Plaig

This, from Jeremy Duns (previously encountered here), resonates with me:

When I asked Thayer why he hadn’t cited Zeigler, he told me very forcefully that he had cited everything, and accused me of libelling him: this means, presumably, that he accused me of libel without checking his article and seeing the ‘citations’ weren’t there. And when he did finally spot that, why did he not tell me I was right, apologize, get them added and explain to me, on his site, below the article or anywhere else that his editor had accidentally missed out his attributions?

It’s so frustrating. The kind of people who cheat also seem to be the kind of people who lie when caught at it, and the kind of people who never ever apologize.

6 thoughts on “Plaig

  1. Looking at the Felix Salmon update (“deeply indebted to”) and the CJR commentary, along with comments on Duns’s blog, it seems there’s a big payoff to not apologizing or admitting even blatant falsehoods. But then, that rot starts at the top — robosigning, Libor faking, climate change denial, death panels, WMD in Iraq, HSBC drug money. In politics, big journos commit fraud on their audiences all the time, and are if anything rewarded for it with more appearances on conflict-based talking head shows. Authors are smart. If big frauds are done with terrible consequences for the world, yet the people behind the big frauds aren’t held to account (much less do they apologize), why should Lehrer or Thayer or your average scientific plagiarist suffer disgrace for much more minor infractions of just copying words?

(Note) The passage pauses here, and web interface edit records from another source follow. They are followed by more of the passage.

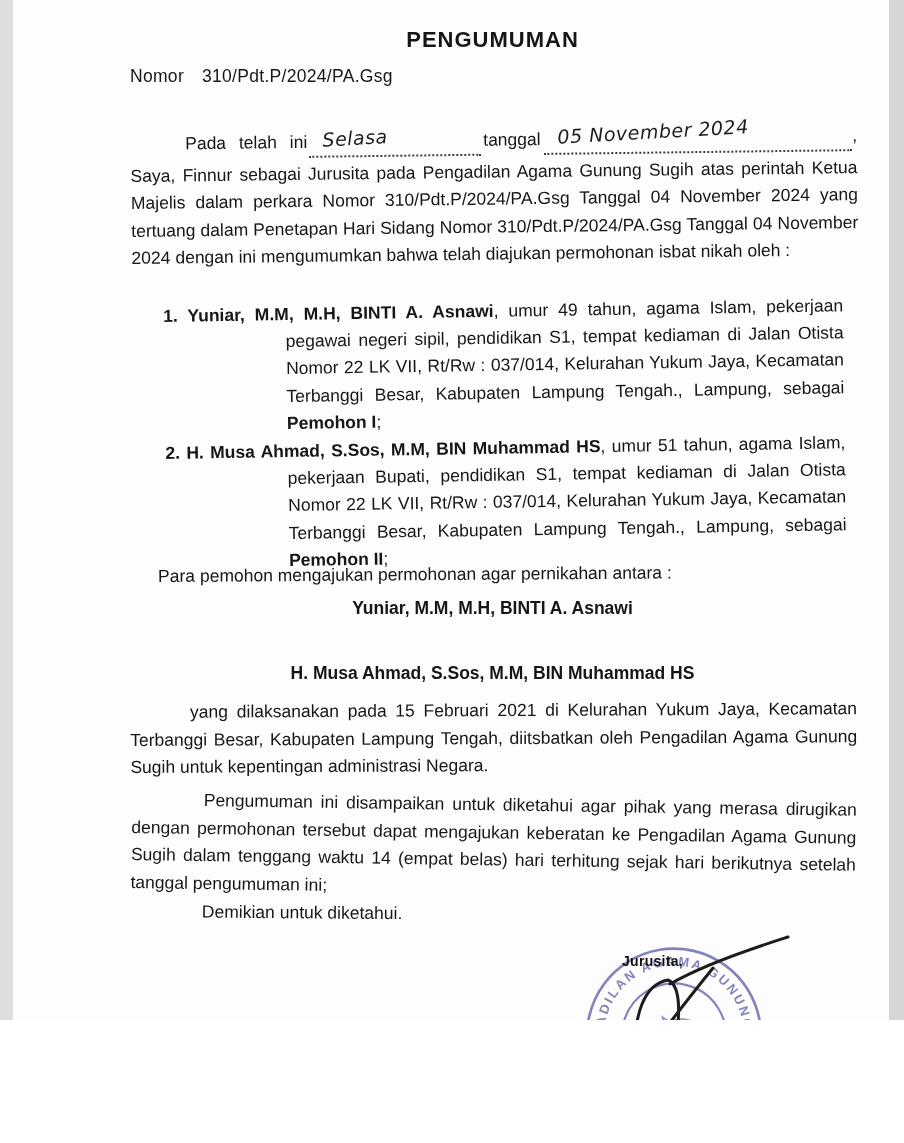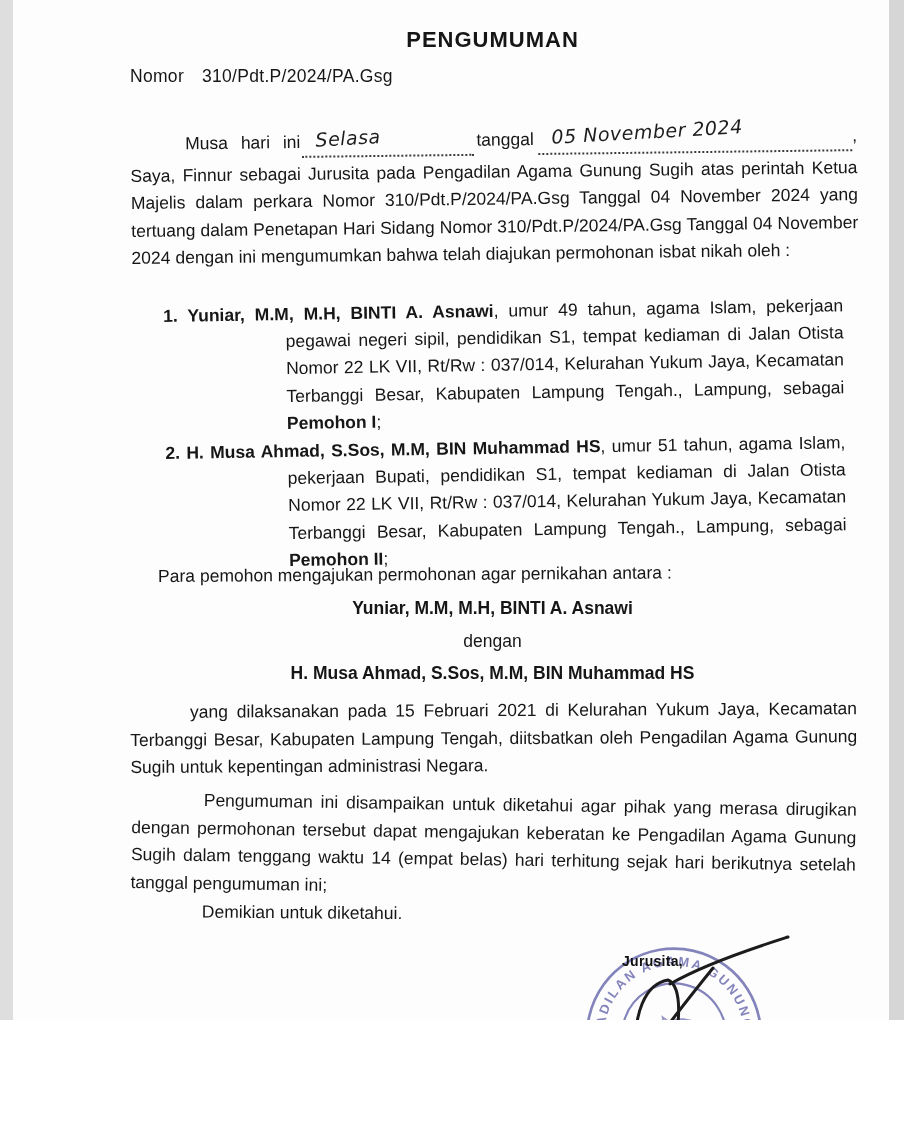"Musa hari ini" span.lbl { text: Musa hari -> Pada telah }
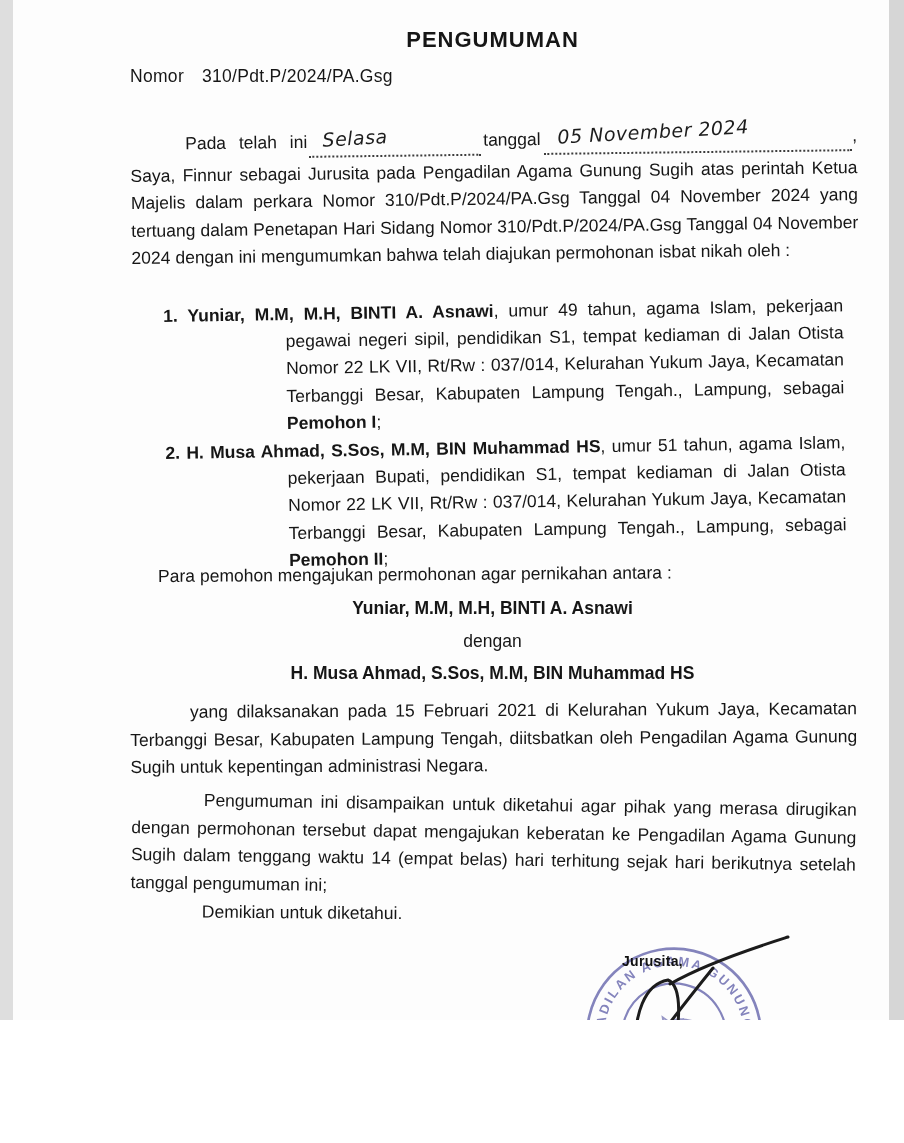"dengan" div.center-line { html: <div>dengan</div> -> none }
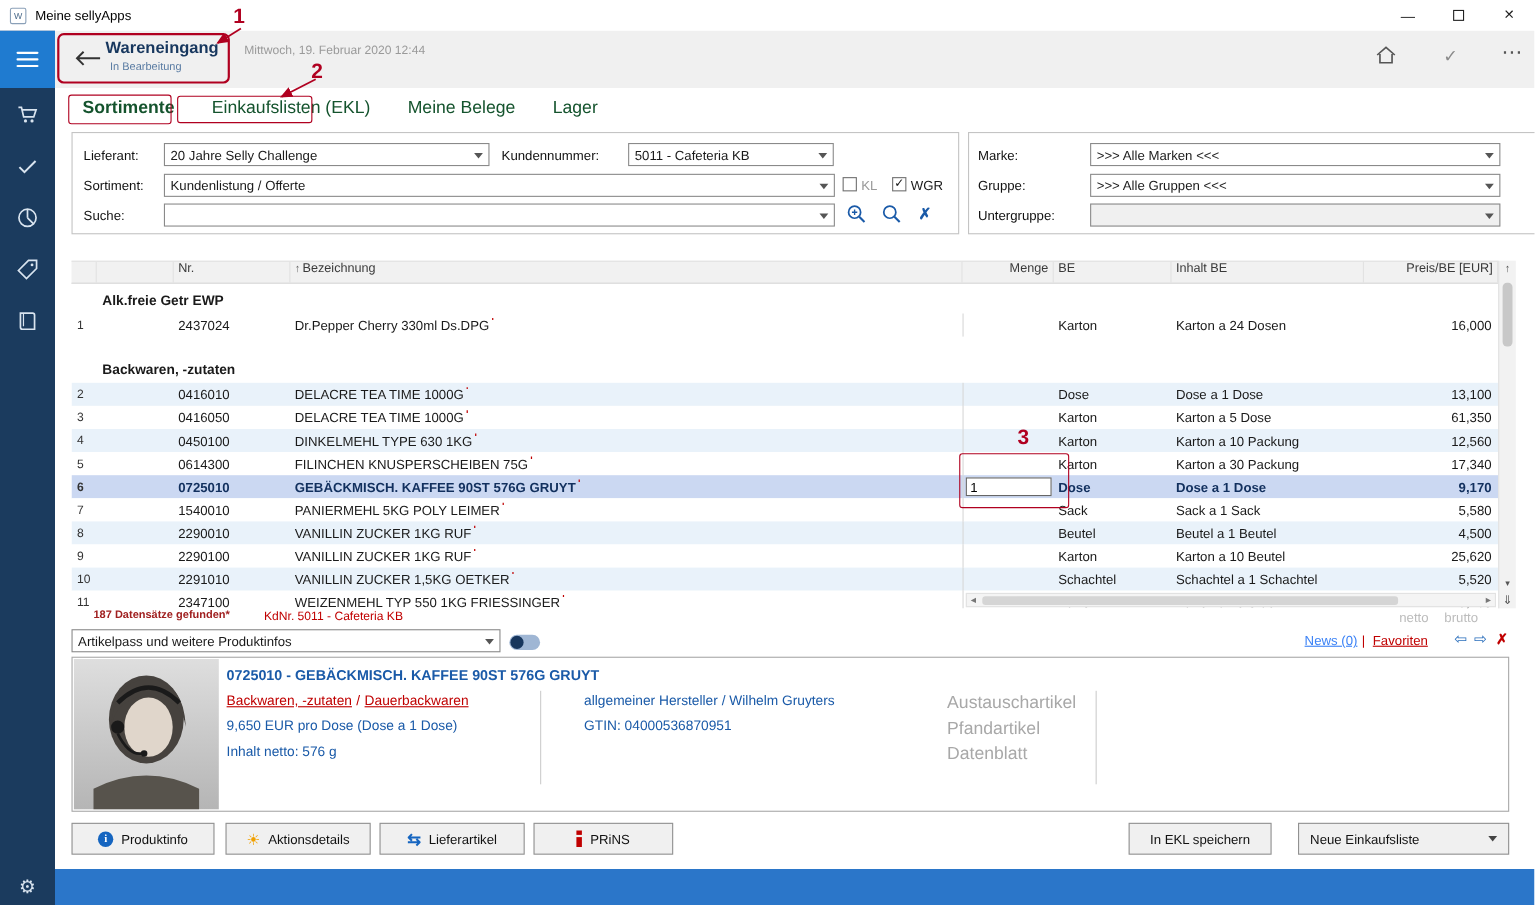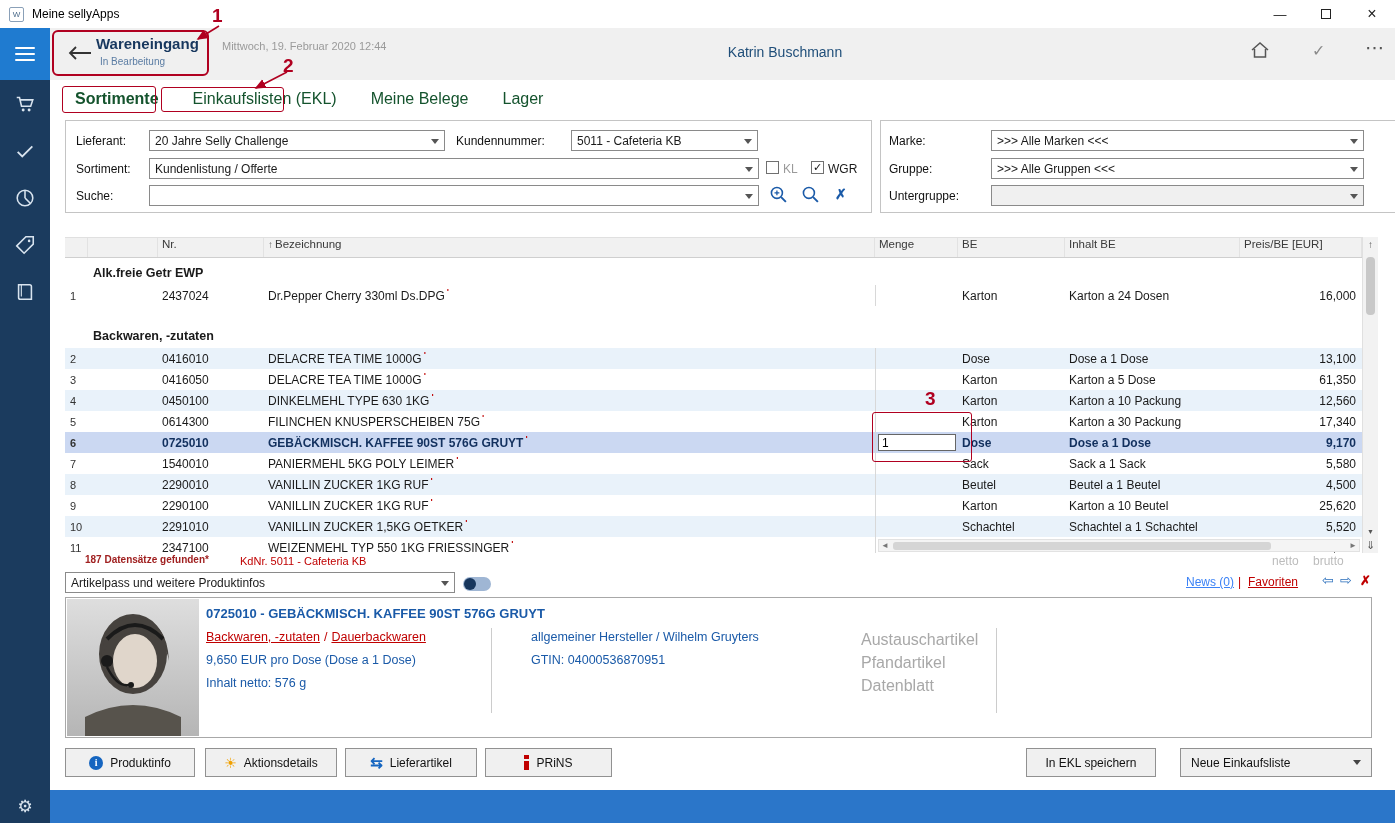"Katrin Buschmann" span.huser { html: <span>Katrin Buschmann</span> -> none }
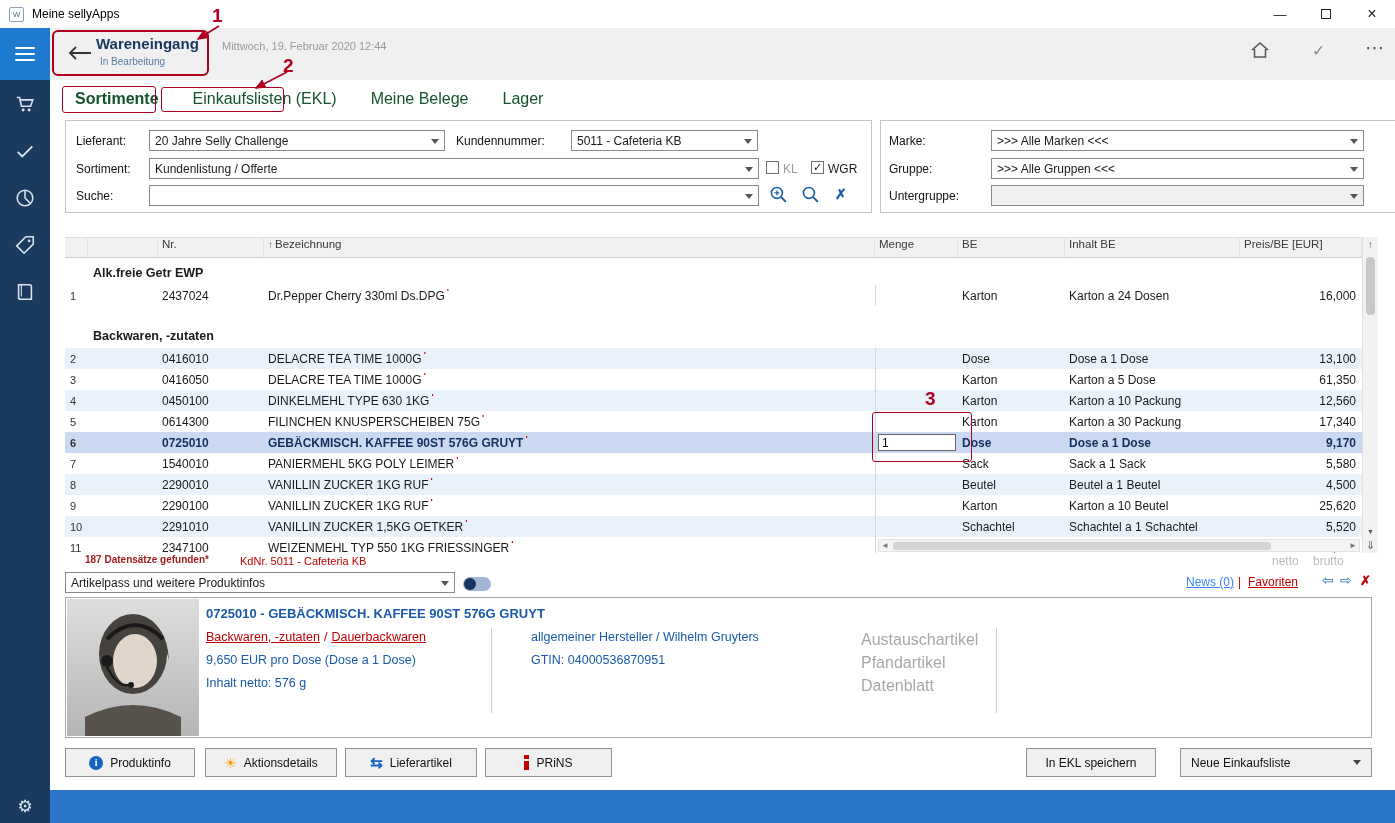"Menge" .gh.r { text-align: none -> right }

    I think Duns here is doing good work, and I wish there was more of it. But authors just learn how to get by in the world around them. Why would they feel shame at what they’ve done? They have families to feed and didn’t get a million dollar bonus. If we want it to be different, we have to make it comprehensively different at a social level.

    • Rahul:

      I don’t have the patience to watch an entire video but I guess it looked ok. My only quick comment was that they had a graph showing “pop star” being richer than “investment banker.” I think that’s misleading, as “pop star” is on the far right scale of the “musician” or “performer” category. I think it would be more appropriate either to compare “investment banker” to “musician” or to compare “investment banker star” to “pop star.”